Action item: The required answer is a copy of each line in the entries below that includes "CROSS".

──────── Material provided ────────

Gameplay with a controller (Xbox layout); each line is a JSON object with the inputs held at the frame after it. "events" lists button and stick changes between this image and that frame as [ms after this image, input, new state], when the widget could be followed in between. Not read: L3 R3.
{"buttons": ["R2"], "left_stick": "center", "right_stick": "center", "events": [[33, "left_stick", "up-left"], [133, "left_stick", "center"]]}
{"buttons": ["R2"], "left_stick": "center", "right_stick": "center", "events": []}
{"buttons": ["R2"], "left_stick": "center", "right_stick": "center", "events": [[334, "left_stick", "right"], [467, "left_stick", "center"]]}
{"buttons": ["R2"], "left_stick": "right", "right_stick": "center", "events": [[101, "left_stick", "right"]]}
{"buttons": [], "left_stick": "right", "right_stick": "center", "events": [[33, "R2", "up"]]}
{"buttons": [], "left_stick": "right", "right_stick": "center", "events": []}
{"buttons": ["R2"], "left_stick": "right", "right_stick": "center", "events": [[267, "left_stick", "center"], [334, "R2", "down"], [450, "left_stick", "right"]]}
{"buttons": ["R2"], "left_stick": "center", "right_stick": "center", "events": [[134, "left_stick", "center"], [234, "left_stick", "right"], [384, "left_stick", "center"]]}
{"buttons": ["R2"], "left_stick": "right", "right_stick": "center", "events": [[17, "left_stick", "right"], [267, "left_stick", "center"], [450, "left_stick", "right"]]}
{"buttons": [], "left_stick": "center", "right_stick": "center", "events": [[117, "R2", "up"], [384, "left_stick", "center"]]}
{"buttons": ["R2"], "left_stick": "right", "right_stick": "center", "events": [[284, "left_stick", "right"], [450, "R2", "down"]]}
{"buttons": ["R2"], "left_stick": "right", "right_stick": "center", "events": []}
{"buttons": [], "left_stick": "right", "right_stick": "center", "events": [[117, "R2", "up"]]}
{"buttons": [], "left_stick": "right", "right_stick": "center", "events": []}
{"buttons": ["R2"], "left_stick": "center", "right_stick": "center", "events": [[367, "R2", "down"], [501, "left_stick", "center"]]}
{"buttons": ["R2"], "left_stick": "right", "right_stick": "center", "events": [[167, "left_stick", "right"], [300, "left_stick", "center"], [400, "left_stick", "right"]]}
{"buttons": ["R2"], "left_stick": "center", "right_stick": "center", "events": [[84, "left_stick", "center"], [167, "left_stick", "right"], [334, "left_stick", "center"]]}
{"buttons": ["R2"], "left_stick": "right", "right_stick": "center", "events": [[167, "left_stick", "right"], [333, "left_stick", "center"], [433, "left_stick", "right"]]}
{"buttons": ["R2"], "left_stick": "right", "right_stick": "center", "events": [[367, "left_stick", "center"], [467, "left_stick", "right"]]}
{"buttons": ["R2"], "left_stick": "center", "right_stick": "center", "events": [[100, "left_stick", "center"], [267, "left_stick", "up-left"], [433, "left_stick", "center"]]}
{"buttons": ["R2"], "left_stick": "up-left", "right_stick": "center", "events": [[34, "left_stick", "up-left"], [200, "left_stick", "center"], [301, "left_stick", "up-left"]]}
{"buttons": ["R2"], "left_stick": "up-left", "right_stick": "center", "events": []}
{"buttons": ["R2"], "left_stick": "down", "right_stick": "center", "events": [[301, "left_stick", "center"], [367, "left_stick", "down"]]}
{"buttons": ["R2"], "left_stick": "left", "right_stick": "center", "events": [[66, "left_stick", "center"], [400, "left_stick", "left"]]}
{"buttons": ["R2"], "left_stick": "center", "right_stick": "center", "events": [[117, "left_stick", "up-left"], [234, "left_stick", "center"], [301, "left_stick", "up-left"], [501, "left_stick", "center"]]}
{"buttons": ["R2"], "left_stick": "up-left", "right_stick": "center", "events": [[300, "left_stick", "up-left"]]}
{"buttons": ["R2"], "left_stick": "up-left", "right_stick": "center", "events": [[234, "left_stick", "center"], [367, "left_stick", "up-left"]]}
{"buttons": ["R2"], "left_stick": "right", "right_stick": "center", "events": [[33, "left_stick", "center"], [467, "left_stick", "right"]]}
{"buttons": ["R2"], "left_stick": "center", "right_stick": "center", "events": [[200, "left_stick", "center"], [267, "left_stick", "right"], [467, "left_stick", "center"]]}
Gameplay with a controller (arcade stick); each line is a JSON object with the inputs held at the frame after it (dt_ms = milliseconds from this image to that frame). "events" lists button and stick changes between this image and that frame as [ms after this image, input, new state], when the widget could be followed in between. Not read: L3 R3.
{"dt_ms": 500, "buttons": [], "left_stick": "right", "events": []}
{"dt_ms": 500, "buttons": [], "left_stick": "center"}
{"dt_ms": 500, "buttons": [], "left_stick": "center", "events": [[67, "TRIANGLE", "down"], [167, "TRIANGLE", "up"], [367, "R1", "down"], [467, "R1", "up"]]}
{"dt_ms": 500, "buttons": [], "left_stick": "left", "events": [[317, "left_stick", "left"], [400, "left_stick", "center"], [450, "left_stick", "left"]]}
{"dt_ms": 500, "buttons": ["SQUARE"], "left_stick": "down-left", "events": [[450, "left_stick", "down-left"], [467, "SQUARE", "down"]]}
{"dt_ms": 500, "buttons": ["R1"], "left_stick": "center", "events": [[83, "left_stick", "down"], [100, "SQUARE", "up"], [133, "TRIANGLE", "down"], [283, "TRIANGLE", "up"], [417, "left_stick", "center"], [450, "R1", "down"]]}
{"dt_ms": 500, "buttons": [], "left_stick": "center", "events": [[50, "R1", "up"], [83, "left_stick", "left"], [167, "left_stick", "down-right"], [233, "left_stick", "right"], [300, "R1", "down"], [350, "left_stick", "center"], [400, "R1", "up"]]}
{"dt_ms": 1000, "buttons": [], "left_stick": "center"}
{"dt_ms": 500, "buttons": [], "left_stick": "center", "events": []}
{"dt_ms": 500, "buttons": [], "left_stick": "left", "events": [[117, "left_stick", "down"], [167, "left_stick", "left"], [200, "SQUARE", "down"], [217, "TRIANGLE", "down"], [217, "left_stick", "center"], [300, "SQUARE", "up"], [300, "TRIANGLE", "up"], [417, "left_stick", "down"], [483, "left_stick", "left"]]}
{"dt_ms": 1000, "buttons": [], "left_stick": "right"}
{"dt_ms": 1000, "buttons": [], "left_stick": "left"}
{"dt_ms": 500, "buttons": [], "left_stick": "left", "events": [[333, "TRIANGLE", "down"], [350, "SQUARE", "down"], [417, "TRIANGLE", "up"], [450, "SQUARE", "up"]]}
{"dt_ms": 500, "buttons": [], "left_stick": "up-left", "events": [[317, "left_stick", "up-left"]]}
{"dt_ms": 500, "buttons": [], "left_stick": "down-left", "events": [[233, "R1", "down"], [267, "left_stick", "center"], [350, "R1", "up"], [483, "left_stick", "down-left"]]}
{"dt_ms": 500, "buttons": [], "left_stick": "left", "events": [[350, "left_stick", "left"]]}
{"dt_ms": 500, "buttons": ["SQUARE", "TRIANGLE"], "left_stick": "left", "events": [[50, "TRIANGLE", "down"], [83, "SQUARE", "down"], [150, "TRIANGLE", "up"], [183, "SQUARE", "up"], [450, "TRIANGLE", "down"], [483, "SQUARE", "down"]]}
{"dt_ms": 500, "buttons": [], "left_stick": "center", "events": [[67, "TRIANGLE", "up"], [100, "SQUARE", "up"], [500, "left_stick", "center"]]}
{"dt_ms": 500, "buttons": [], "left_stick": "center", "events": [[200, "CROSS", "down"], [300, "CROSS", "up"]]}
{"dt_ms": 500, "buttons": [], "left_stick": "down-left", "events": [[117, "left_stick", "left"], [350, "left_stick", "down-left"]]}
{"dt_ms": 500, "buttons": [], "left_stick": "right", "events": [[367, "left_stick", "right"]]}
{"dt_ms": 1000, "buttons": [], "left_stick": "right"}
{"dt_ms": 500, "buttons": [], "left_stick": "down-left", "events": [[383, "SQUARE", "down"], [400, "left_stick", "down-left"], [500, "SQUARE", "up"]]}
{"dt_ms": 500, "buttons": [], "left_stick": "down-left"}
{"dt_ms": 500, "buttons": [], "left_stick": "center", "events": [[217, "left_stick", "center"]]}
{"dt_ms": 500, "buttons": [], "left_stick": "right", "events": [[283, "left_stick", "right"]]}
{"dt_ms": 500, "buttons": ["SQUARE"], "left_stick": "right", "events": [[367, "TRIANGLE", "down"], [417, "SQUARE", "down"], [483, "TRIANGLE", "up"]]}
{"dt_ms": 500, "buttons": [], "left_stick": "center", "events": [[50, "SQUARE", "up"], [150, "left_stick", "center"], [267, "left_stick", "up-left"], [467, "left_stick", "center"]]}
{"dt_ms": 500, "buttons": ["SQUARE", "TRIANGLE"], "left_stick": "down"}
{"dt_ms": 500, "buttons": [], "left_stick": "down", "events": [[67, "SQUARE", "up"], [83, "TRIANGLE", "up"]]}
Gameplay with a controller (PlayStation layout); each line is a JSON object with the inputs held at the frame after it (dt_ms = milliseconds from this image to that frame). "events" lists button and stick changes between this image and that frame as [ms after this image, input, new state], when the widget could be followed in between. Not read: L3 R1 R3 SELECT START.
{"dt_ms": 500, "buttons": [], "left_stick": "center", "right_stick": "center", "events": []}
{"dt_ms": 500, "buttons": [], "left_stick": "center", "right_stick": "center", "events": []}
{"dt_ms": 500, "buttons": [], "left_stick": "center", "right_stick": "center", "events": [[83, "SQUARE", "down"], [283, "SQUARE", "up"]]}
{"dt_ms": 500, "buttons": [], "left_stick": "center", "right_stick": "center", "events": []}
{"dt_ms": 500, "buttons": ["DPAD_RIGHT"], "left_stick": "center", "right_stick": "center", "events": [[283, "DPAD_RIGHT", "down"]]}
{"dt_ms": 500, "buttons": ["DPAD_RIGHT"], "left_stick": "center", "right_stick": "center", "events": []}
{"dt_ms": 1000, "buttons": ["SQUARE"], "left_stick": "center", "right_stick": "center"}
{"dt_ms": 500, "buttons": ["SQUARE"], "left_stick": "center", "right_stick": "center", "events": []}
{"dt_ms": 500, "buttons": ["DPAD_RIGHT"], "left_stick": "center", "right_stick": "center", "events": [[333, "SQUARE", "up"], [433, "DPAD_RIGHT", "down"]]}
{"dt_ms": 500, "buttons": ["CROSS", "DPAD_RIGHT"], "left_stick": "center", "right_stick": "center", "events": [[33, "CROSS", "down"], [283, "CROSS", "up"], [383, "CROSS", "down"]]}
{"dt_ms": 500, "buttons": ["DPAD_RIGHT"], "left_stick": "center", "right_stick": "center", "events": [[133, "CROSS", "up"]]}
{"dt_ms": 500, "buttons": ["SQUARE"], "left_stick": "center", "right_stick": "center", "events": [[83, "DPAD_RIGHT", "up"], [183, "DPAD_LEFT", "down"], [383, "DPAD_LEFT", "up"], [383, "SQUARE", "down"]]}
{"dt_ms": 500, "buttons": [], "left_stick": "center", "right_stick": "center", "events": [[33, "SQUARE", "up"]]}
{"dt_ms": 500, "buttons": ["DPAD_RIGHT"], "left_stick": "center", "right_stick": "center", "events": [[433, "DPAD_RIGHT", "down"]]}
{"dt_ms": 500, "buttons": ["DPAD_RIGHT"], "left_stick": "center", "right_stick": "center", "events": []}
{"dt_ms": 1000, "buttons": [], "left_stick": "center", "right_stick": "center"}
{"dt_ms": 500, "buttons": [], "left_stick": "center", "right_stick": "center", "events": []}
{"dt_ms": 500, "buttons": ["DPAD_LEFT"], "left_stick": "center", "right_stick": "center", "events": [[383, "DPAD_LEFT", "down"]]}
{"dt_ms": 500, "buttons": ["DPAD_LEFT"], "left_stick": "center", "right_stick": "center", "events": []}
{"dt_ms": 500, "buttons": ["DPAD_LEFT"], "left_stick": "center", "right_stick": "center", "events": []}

────────

Answer to the exercise:
{"dt_ms": 500, "buttons": [], "left_stick": "center", "events": [[200, "CROSS", "down"], [300, "CROSS", "up"]]}
{"dt_ms": 500, "buttons": ["CROSS", "DPAD_RIGHT"], "left_stick": "center", "right_stick": "center", "events": [[33, "CROSS", "down"], [283, "CROSS", "up"], [383, "CROSS", "down"]]}
{"dt_ms": 500, "buttons": ["DPAD_RIGHT"], "left_stick": "center", "right_stick": "center", "events": [[133, "CROSS", "up"]]}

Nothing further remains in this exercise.